EXERCISE PROMPT: Please repeat the records exactly from their first line, finishing at the line containing "nose: (143, 215)" and including it.
● ● ● ●
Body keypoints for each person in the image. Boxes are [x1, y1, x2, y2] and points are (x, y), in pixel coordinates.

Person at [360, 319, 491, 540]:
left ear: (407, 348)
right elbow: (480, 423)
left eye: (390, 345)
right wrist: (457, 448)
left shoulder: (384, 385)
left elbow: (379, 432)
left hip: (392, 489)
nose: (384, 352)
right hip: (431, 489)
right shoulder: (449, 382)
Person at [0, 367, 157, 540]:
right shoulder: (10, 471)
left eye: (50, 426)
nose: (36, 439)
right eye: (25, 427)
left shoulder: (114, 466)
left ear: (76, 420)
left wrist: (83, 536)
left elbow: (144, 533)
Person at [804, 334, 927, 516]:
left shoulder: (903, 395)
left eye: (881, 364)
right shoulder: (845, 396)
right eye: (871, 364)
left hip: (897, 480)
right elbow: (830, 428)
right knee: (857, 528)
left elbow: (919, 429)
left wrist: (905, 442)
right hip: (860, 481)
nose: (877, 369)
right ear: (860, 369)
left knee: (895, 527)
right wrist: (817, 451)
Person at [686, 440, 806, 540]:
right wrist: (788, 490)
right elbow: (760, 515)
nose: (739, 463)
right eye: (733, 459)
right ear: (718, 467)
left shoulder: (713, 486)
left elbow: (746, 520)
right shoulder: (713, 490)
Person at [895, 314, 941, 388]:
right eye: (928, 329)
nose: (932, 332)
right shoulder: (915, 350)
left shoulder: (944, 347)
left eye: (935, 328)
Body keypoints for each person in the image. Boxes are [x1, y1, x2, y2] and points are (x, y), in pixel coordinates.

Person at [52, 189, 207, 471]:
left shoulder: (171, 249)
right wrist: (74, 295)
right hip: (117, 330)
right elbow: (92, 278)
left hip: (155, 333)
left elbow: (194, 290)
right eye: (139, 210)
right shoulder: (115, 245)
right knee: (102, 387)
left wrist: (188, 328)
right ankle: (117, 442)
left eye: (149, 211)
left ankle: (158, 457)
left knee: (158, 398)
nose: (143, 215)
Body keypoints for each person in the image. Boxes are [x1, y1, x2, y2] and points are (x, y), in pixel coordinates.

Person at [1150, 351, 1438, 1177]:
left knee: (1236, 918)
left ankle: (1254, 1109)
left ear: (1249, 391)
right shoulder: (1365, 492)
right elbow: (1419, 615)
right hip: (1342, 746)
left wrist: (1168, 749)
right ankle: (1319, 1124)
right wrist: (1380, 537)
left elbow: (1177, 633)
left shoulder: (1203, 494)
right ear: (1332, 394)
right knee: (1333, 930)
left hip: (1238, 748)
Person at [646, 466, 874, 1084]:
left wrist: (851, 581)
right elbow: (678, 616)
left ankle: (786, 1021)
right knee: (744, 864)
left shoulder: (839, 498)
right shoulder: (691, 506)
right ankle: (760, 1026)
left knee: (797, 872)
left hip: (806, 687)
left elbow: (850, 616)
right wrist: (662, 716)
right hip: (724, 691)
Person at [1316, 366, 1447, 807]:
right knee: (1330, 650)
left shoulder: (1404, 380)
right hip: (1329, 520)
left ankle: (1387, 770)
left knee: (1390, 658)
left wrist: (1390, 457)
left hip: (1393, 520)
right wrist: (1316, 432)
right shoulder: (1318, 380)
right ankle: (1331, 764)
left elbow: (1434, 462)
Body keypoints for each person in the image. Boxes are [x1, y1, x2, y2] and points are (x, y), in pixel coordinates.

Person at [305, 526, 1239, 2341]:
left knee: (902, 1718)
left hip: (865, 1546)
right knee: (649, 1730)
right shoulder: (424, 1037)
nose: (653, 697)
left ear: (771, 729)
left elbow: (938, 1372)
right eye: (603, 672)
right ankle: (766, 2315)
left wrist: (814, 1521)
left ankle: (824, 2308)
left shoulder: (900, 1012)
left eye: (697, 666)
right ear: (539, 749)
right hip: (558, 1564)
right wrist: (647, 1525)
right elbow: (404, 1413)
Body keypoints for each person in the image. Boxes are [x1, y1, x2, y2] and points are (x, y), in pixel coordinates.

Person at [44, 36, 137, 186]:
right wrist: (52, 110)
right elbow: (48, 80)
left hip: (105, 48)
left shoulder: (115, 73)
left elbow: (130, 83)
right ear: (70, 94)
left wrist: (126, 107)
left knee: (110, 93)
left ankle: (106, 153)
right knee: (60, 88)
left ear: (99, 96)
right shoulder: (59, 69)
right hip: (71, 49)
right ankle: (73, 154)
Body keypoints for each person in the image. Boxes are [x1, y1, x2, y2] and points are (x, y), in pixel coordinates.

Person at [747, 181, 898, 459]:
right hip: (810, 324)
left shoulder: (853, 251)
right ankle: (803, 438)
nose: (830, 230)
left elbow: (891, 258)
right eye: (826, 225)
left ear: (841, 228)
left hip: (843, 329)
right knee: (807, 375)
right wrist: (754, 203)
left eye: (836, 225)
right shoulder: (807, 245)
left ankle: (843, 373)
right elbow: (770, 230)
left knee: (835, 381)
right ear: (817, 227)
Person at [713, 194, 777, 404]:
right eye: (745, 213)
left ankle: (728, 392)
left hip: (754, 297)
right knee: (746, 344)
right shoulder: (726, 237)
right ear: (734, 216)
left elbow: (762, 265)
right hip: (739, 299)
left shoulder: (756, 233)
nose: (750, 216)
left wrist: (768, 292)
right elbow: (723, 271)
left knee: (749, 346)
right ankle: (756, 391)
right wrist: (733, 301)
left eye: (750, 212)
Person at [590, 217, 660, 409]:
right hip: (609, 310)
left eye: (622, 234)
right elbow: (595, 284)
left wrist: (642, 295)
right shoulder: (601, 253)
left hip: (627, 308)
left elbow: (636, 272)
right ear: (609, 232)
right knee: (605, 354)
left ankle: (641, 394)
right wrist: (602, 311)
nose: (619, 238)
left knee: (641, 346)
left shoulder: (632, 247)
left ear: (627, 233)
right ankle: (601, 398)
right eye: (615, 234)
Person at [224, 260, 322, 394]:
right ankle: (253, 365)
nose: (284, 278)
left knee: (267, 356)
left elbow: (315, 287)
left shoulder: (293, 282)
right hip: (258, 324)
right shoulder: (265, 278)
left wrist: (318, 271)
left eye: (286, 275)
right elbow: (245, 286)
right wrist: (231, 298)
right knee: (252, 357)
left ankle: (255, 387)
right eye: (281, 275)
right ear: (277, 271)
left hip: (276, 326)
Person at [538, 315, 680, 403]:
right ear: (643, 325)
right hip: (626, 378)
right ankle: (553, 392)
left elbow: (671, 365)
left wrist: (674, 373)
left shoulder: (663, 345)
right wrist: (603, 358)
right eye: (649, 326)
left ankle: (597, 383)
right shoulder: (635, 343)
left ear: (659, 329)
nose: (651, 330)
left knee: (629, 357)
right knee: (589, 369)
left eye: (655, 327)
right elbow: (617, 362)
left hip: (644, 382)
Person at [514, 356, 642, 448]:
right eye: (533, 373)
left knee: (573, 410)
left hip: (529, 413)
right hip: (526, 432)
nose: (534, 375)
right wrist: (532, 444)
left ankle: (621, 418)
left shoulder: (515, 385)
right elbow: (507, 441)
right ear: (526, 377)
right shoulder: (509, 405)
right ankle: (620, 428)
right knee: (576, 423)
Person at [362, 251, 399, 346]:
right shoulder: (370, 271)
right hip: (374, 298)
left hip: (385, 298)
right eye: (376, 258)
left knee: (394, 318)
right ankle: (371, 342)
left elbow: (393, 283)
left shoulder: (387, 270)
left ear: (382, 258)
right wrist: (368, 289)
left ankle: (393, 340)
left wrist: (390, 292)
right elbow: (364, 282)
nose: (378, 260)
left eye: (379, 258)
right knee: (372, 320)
● ● ● ●
RESULT BELOW:
Body keypoints for each person in the image. Boxes are [x1, y1, x2, y2] and points are (x, y), in pixel coordinates.

Person at [360, 319, 491, 540]:
left ear: (407, 348)
right elbow: (480, 423)
left eye: (390, 345)
right wrist: (457, 448)
left shoulder: (384, 385)
left elbow: (379, 432)
left hip: (392, 489)
nose: (384, 352)
right hip: (431, 489)
right shoulder: (449, 382)
Person at [0, 367, 157, 540]:
right shoulder: (10, 471)
left eye: (50, 426)
nose: (36, 439)
right eye: (25, 427)
left shoulder: (114, 466)
left ear: (76, 420)
left wrist: (83, 536)
left elbow: (144, 533)
Person at [804, 334, 927, 516]:
left shoulder: (903, 395)
left eye: (881, 364)
right shoulder: (845, 396)
right eye: (871, 364)
left hip: (897, 480)
right elbow: (830, 428)
right knee: (857, 528)
left elbow: (919, 429)
left wrist: (905, 442)
right hip: (860, 481)
nose: (877, 369)
right ear: (860, 369)
left knee: (895, 527)
right wrist: (817, 451)
Person at [686, 440, 806, 540]:
right wrist: (788, 490)
right elbow: (760, 515)
nose: (739, 463)
right eye: (733, 459)
right ear: (718, 467)
left shoulder: (713, 486)
left elbow: (746, 520)
right shoulder: (713, 490)
Person at [895, 314, 941, 388]:
right eye: (928, 329)
nose: (932, 332)
right shoulder: (915, 350)
left shoulder: (944, 347)
left eye: (935, 328)
Body keypoints for each person in the image. Boxes are [x1, y1, x2, y2] and points are (x, y), in pixel coordinates.

Person at [52, 189, 207, 471]:
left shoulder: (171, 249)
right wrist: (74, 295)
right hip: (117, 330)
right elbow: (92, 278)
left hip: (155, 333)
left elbow: (194, 290)
right eye: (139, 210)
right shoulder: (115, 245)
right knee: (102, 387)
left wrist: (188, 328)
right ankle: (117, 442)
left eye: (149, 211)
left ankle: (158, 457)
left knee: (158, 398)
nose: (143, 215)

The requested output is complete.